Gates: The innovation both here in India and the world is coming along are the goals that we set. You know, staying below 1.5 degrees, we probably will miss that. Even two degrees isn’t going to be so easy. And the thing you and I really emphasized in Paris is the need for innovation. If the green approach can be made as cheap or cheaper than the old approach, then the adoption will be very good. If it’s more expensive, it’s not clear who’s going be willing to pay for that. Should the rich countries pay for that. It’s not fair to tell India to slow down, building basic infrastructure just because the West had those emissions.

Modi: I believe we should adopt a two-pronged strategy. First is innovation and the goal should be to evaluate environment friendly and climate friendly innovations. To this end, India has established a corpus fund of Rs 1 lakh crore in this budget. Inviting the younger generations to contribute innovative ideas, offering interest free loans for 50 years to support these innovations. There is another important thing we need to focus on is our lifestyle. That’s why I started Mission Life. It urges people to take action towards environmental protection and conservation. We need to make our life choices and measure progress in ways that are friendly to the climate.

Gates: I’ve been interested in your discussions about Green GDP. Tell us more.

Modi: I believe that the world should develop the concept of Green GDP to measure. For example, how much of our GDP is a Green GDP or out of overall employment, what’s the ratio of green jobs out there. We need to change terminology globally.

Gates: Now getting consumers involved in this, where they prefer the product that’s the clean product. When they’re buying a car when, when they’re buying any product and changing their food consumption, even if they don’t go all the way to be a vegetarian they can eat less beef and more chicken or less chicken and more fish. You know, they can moderate quite a bit. And we know that also has some health benefit as well.

Modi: Not only that. I believe even in vegetarian diets improvement is needed. Such as including millets. It can grow on barren land, with minimum water and no requirement of fertilizer and it’s a superfood. It is also increasing the income of the small farmers.

Gates: Well, during the pandemic, it was fantastic that the vaccines got invented and India made a lot of those. Sadly, in many countries, the fear of vaccination and even rumours about vaccines became a big problem. And you had actually very little of that here in India. So, I’m curious, how did you manage the communication and why do you think it came out better here?

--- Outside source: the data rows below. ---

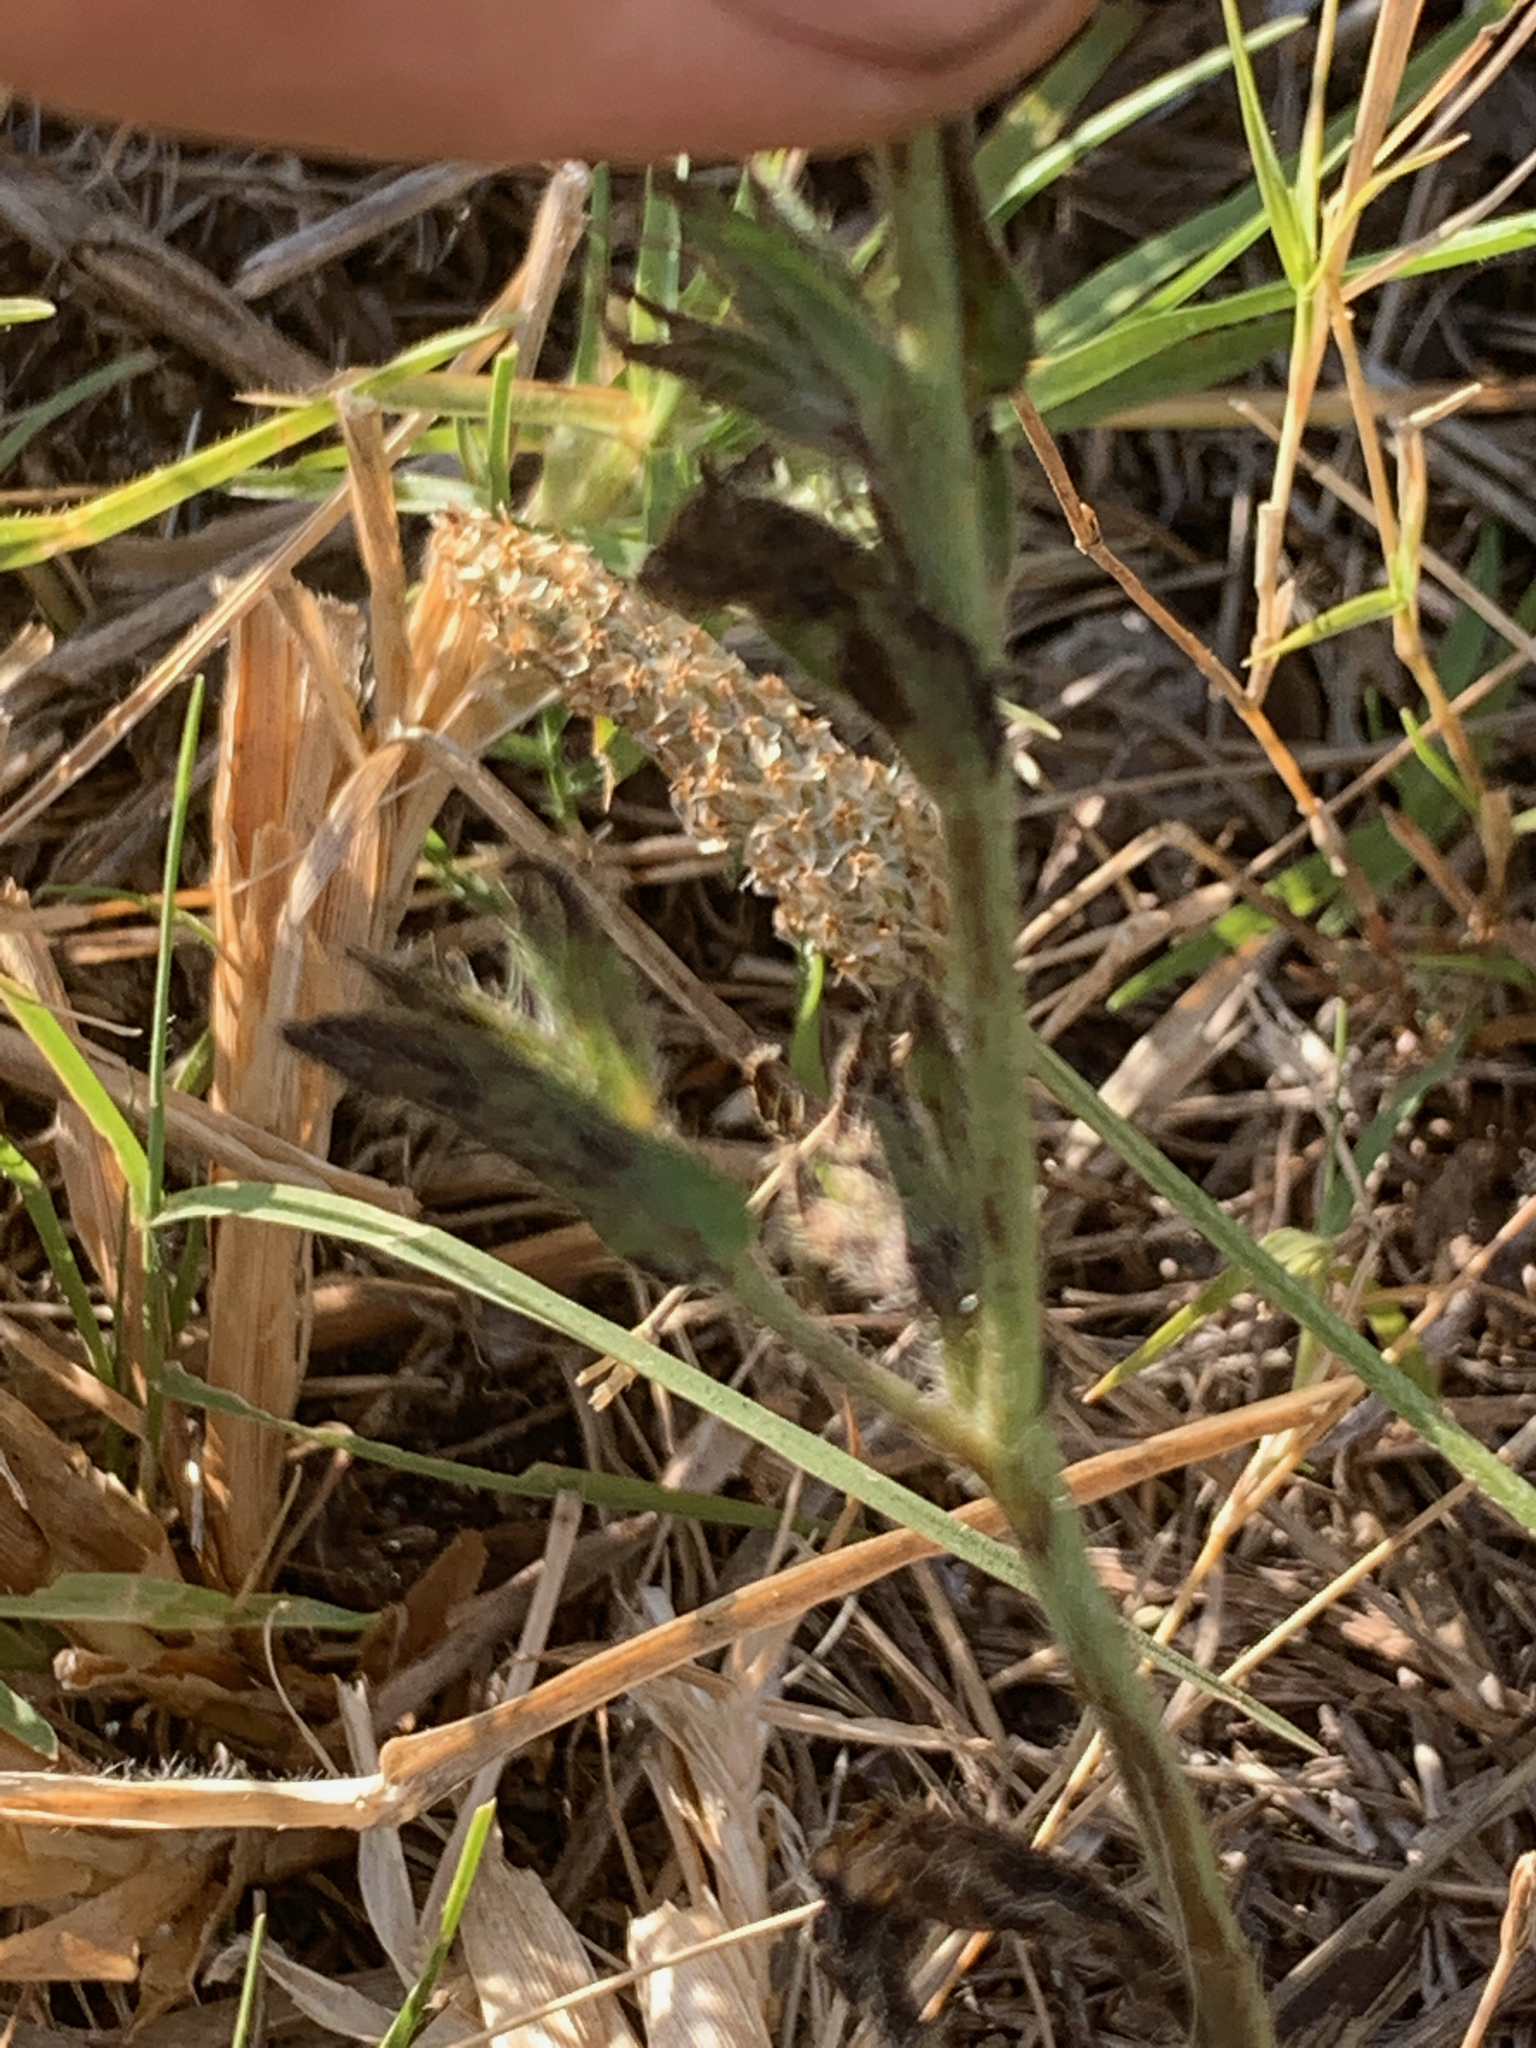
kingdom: Plantae
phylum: Tracheophyta
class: Magnoliopsida
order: Boraginales
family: Boraginaceae
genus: Echium
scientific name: Echium plantagineum
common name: Purple viper's-bugloss
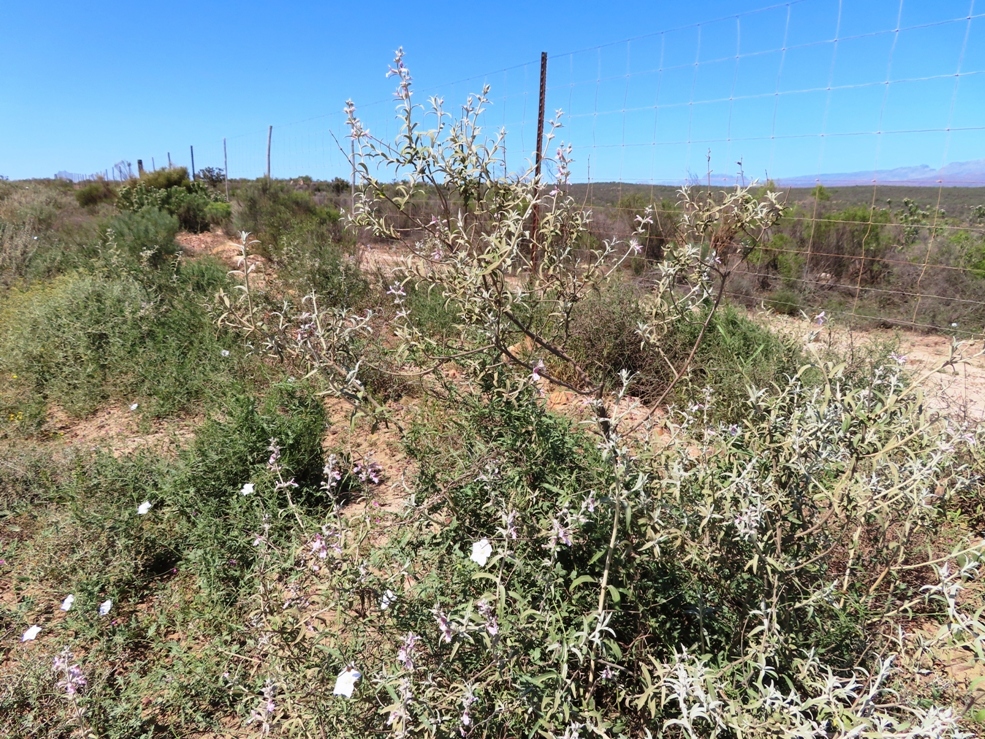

Modi: It’s a great question. Firstly, I emphasized that our fight against the virus involves everyone. This is not virus vs government; it is life vs virus. Secondly, I began to communicate openly with the nation from day one. I publicly followed all Covid-19 protocols to gain people’s trust. I made clarion calls to clap, light a ‘diya’ despite some ridicule, it was crucial for me to unite everyone in this fight. Once the intent was set of protecting themselves and others around, it turned into a mass movement. In democracy, collaboration and education drive progress and take people along with you. And this played a significant role in the success of our vaccination campaign where people did not resist. In the future, we aim to encourage vaccination for all girls to prevent cervical cancer and put funds towards local research as well.